The article goes on to discuss the various political and policy science aspects of the arguments.
But the issue for this post is not "Climate Change." I mention this because it segues nicely into the real topic: predictability.
Many of you have no doubt heard of the "butterfly effect." The idea is that a butterfly can flap its wings in Peking and a day later you get rain instead of sunshine in Central Park (or a year later you get a hurricane that destroys New Orleans instead of a sunny day).
Now in point of fact it turns out that there may not really be such a thing as the butterfly effect.
And the reason is quite interesting.
The basic scenario of things like climate modeling implicitly include the following: I take a "snapshot" of the Earth in, say, 1950, and I run a simulation (A) of it forward to 2012 with man dumping CO2 into the atmosphere and I run simulation (B) of it forward without man I show that man's CO2 is warming the planet (or with or without our butterfly).
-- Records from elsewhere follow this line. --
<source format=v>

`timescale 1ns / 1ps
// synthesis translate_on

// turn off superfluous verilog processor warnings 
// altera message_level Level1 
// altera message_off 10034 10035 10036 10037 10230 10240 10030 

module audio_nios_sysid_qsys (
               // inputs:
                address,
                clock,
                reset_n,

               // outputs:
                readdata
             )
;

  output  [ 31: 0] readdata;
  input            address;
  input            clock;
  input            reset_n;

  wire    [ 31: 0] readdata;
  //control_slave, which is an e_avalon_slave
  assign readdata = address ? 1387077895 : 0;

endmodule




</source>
Simulation (A) shows one thing, (B) another.
The problem is that, on the quantum level (as well as at any level of any mathematical precision in the "simulation" of the climate) that even if I ran (A) or (B) through a second time I would not get the same result. (See this blog by Graham Morehead at Nature.)
The reason for this is that at the quantum level there is a lot of "noise" - heat transfer and other non-predictable quantum events - will not be the same - they cannot be. This is simulated (perhaps not intentionally) in various climate models by the precision of the calculations (imagine 3.14159.......234... in one simulaton and 3.14159......235... in another).
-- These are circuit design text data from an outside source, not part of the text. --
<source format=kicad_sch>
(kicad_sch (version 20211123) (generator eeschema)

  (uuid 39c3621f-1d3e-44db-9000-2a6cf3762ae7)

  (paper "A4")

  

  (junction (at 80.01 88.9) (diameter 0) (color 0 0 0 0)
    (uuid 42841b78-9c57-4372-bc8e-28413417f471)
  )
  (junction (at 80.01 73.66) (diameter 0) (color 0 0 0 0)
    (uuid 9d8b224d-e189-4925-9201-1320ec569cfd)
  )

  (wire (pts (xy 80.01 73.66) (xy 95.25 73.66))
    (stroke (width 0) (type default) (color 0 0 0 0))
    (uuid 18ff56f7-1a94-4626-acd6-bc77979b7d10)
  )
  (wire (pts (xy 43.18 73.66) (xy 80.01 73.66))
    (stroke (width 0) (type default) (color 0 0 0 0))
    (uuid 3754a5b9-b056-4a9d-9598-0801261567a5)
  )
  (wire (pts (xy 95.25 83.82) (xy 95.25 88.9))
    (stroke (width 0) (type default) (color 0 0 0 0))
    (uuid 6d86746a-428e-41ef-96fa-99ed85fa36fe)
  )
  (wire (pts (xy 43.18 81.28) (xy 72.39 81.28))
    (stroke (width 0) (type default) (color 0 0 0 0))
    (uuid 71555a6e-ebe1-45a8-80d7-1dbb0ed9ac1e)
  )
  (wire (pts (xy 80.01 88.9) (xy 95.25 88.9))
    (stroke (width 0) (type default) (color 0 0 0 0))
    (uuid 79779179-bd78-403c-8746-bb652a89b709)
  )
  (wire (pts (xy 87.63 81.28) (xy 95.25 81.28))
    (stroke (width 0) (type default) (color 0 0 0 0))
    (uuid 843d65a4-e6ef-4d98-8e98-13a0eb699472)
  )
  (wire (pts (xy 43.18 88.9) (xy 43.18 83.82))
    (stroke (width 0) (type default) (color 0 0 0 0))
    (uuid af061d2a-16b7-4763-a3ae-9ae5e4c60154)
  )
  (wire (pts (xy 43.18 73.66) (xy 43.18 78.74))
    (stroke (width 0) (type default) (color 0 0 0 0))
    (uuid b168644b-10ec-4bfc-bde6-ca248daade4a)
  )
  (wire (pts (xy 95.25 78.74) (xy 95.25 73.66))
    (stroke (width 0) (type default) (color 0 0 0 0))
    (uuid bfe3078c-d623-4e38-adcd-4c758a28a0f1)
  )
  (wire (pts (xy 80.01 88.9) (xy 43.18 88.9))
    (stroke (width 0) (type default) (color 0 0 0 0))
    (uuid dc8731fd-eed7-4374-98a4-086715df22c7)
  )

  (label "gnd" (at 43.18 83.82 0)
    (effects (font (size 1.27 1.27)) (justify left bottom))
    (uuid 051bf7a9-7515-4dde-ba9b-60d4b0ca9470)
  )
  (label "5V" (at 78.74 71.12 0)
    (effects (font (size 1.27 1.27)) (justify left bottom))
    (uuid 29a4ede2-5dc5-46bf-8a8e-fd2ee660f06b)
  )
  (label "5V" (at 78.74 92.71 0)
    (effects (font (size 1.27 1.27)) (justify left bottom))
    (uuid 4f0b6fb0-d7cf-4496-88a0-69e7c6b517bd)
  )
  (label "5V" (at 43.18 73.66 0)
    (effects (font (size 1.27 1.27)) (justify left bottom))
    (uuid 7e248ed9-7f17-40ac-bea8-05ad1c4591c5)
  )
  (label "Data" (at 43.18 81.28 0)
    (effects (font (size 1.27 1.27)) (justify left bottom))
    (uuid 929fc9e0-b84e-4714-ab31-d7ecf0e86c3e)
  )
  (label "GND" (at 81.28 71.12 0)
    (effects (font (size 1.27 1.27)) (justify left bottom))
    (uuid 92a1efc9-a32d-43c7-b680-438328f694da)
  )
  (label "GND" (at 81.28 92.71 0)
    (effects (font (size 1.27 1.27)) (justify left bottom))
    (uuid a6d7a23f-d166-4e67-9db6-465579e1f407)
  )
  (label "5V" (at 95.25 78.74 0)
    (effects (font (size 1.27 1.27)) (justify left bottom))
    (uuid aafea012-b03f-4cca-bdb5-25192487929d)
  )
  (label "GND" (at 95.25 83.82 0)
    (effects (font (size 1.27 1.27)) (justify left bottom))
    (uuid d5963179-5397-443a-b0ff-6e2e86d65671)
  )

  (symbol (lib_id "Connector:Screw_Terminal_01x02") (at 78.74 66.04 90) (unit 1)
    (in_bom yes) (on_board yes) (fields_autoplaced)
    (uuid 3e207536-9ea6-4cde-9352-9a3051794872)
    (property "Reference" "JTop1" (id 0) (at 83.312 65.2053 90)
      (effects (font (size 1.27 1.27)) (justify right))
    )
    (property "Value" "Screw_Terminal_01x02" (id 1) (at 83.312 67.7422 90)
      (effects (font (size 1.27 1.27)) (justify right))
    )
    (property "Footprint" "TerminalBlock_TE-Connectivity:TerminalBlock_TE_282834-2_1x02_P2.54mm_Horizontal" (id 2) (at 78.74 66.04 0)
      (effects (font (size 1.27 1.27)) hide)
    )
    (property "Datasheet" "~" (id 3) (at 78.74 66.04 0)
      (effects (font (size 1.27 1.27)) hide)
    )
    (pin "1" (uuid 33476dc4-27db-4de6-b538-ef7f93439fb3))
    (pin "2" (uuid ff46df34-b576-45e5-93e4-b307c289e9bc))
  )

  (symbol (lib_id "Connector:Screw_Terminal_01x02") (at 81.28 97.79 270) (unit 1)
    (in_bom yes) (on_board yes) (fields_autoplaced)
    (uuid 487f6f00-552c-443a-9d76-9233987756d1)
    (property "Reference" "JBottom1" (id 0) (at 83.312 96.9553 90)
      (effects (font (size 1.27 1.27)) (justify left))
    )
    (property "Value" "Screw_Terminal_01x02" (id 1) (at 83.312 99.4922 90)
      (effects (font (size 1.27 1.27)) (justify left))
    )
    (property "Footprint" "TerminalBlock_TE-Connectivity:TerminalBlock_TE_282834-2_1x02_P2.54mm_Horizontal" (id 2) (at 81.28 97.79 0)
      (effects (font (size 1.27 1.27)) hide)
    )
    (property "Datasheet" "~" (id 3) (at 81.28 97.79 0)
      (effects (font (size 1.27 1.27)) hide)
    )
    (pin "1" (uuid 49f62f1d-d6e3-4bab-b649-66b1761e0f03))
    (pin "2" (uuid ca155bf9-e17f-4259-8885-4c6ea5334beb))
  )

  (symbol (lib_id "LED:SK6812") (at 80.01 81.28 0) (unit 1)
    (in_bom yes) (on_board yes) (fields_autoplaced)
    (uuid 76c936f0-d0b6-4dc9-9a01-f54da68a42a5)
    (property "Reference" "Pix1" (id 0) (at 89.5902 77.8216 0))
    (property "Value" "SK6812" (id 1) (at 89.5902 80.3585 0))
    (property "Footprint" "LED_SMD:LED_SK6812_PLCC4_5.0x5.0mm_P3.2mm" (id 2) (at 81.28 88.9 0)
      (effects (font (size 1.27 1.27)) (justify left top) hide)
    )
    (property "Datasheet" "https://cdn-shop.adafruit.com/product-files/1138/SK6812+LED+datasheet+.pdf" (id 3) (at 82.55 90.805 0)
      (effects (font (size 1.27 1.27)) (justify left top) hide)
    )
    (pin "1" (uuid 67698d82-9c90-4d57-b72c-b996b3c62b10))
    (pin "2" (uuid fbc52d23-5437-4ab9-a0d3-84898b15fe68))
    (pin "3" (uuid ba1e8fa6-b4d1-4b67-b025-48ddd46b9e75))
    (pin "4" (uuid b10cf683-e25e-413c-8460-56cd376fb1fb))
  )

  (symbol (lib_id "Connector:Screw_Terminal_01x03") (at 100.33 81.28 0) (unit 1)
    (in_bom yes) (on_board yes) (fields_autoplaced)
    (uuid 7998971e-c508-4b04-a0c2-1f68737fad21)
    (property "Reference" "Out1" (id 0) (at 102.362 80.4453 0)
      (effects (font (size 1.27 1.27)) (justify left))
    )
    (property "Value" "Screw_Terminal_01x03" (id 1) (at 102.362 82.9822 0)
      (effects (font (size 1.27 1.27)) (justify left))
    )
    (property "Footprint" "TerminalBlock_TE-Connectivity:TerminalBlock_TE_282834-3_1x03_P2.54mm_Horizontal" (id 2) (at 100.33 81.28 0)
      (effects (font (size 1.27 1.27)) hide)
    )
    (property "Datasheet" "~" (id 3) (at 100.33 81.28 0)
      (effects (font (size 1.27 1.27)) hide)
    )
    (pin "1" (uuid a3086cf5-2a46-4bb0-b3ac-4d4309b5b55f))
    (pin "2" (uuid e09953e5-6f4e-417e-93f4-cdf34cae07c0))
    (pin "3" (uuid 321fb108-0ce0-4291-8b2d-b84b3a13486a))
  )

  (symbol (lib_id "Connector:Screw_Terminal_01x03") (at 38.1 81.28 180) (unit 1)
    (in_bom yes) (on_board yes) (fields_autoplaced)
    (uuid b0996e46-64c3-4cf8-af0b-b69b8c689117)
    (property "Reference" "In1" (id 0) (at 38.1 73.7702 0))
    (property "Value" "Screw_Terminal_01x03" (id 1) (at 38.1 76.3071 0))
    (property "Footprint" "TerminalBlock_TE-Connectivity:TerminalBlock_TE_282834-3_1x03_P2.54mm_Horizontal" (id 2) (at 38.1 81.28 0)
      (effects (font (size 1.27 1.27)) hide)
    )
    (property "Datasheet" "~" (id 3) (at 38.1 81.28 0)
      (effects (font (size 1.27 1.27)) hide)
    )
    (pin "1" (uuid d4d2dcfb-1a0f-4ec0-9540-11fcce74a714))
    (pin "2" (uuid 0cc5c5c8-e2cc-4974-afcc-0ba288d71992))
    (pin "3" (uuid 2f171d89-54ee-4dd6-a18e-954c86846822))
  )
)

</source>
The difference between the 4 and the 5 in the two values, perhaps many decimal to the right, can play a significant role in the outcome down the line.
Well, you might say, the model of climate is a mathematical one and it should always give the same result, i.e., it must be precise.
Unfortunately you'd be wrong because of the quantum effects. The real "earth" is not "repeatable" in the same sense as a precise mathematical simulation. The quantum effects of everyday things add noise and noise changes the predictability of the model.
And climate models, which are all about heat, have to accurately portray randomness because, in fact, there is unpredictable quantum heat noise in the real world.
(What is heat, after all, but higher energy quantum activity; quantum in the unpredictable sense of not knowing what the vibrating atoms will exactly do. There are statistical means to talk about this but they are not exact in the predictive sense.)
So what's the upshot of all this?
For one thing, there cannot be a precise mathematical model climate because that would involve quantum thermodynamic "noise" which would make the model unpredictable because these quantum effects are unpredictable.
So even if you had a model if you ran it over and over your results would be different.
Nonsense you might say...
Well, try this simple experiment at home. Take a thermometer and measure the temperature in your living room at five different random points around the room. Chances are that these measurements will vary.
Because if the locations are in fact random some measurements will come out by, say a heating vent or window, others will not.
If someone else took five measurements at another random set of points at the same time they would likely get different results than you.
So even if you "averaged" these reading the results would be different.
The bottom line is that the mathematics and physics of temperature make modeling climate accurately impossible.
So of course the IPCC will be wrong - they have to be.